Rongen failed an easy “Bradley” test last night, and his kids will suffer for it. They won’t garner the international tournament experience that can be critical to early success down the road. Anyone who has followed the careers of Landon Donovan and his age-group colleagues would readily tell you how valuable there U-20 experiences were to their success, particularly at the 2002 World Cup, where none of them seemed particularly overwhelmed by the moment. These kids have lost their first chance at that type of experience. One opportunity (the 2012 London Olympics) remains. While it is true that Rongen would not have guided them in that venture, it is time to find a manager to guide the next group that will pass “Bradley tests.” Who that should be is a different question. It will NOT be Jason Kreis—his Real Salt Lake reign is far too successful and that job would and should be viewed as a demotion. Kreis is on the short-list to replace Bob when the time for that comes. Suggesting other names would be self-serving and only wild speculation—and that’s not for this column. That said, one figure who should have a say, given how well development is going for the Federation despite this result, is technical director Claudio Reyna.
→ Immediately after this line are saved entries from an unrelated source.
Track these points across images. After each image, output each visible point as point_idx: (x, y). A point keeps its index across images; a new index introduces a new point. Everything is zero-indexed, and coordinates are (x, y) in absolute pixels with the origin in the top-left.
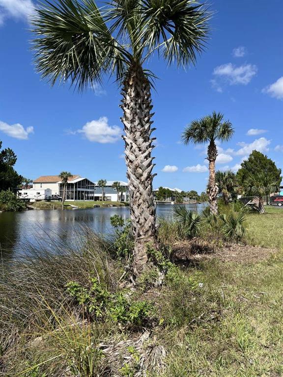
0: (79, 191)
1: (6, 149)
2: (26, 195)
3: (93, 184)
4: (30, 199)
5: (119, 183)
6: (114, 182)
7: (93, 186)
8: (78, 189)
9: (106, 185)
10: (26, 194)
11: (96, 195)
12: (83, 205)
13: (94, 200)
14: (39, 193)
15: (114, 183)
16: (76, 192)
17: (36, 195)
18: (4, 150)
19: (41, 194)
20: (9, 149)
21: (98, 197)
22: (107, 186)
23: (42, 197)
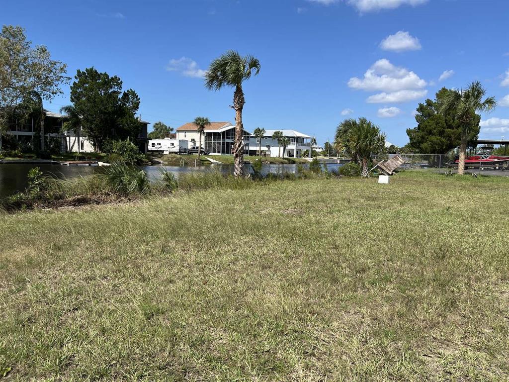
0: (228, 143)
1: (128, 91)
2: (159, 146)
3: (248, 134)
4: (164, 151)
5: (281, 133)
6: (275, 131)
7: (248, 137)
8: (227, 140)
9: (264, 135)
10: (160, 144)
11: (251, 148)
12: (227, 160)
13: (248, 155)
14: (173, 144)
15: (275, 133)
16: (223, 144)
17: (170, 146)
18: (126, 92)
19: (175, 145)
20: (131, 90)
21: (255, 151)
22: (266, 137)
23: (177, 149)
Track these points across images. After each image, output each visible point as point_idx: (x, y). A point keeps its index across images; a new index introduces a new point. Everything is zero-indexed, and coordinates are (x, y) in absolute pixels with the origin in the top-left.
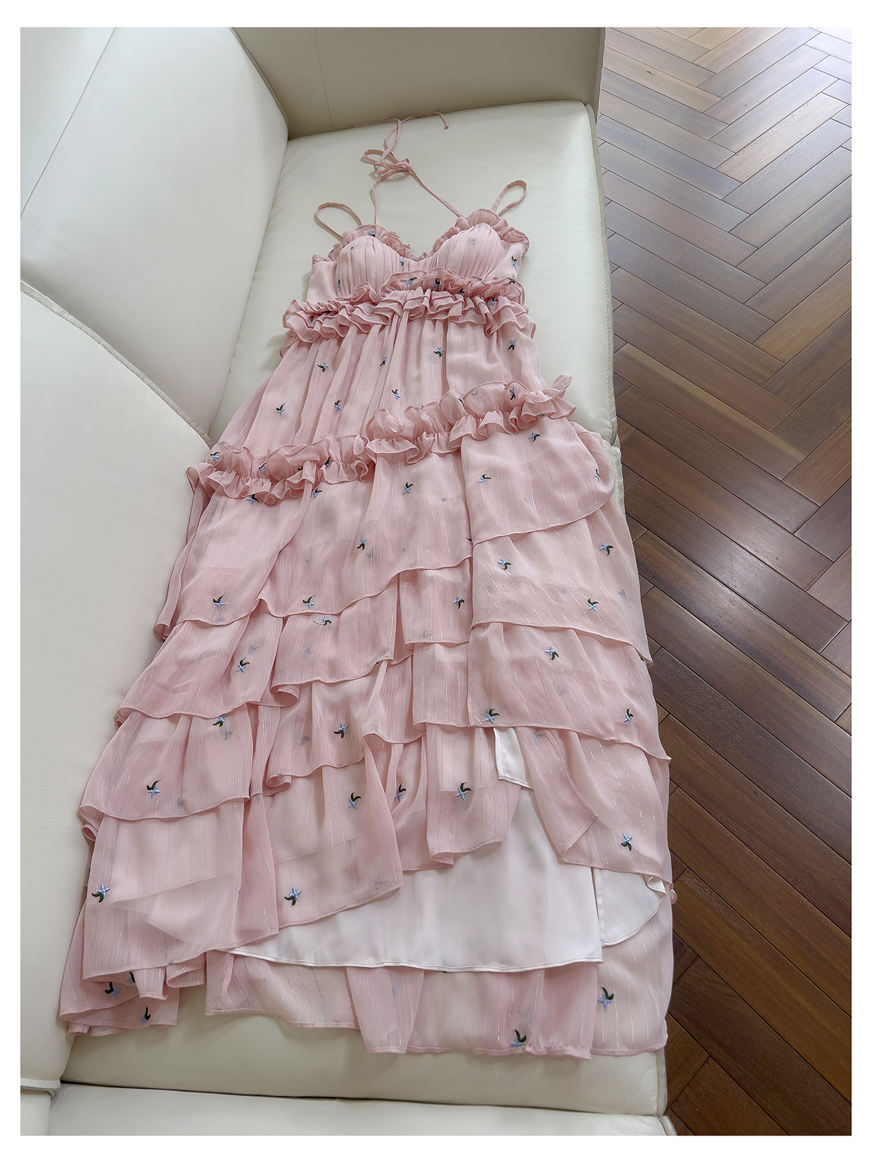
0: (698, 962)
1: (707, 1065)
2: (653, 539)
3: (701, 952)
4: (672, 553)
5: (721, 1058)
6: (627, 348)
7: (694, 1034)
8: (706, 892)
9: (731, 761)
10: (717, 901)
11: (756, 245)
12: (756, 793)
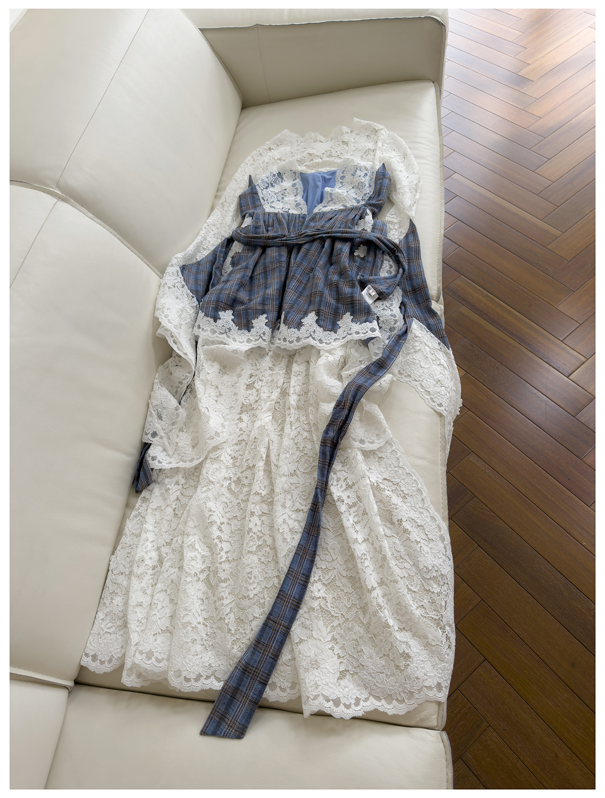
0: (475, 499)
1: (476, 550)
2: (464, 280)
3: (477, 494)
4: (476, 288)
6: (455, 176)
7: (470, 535)
8: (482, 464)
9: (502, 397)
10: (488, 469)
11: (540, 116)
12: (516, 414)
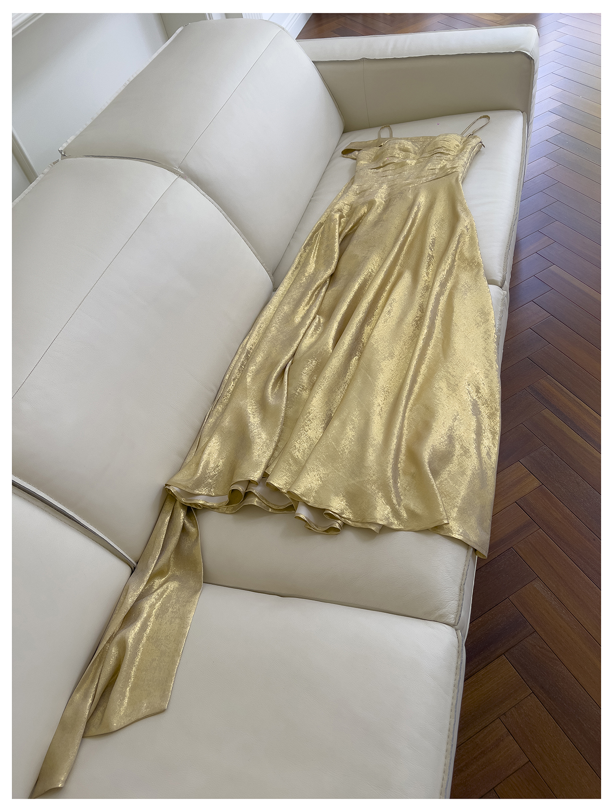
5: (541, 695)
Reyna is doing a terrific job, and the various individual skill on display the last week and a half in Guatemala vindicates that argument. Reyna would probably be a good place to start when seeking out a replacement. And a replacement is wholly necessary. Abject failures like last evening will not do. As wonderful as Rongen’s teams have been to watch—there is a longing for consistent results, particularly when those results are essential and those results are more than attainable. There’s a longing for a gaffer capable of beating who he ought to beat with impunity. There is a longing, in a lot of ways, for Bob Bradley.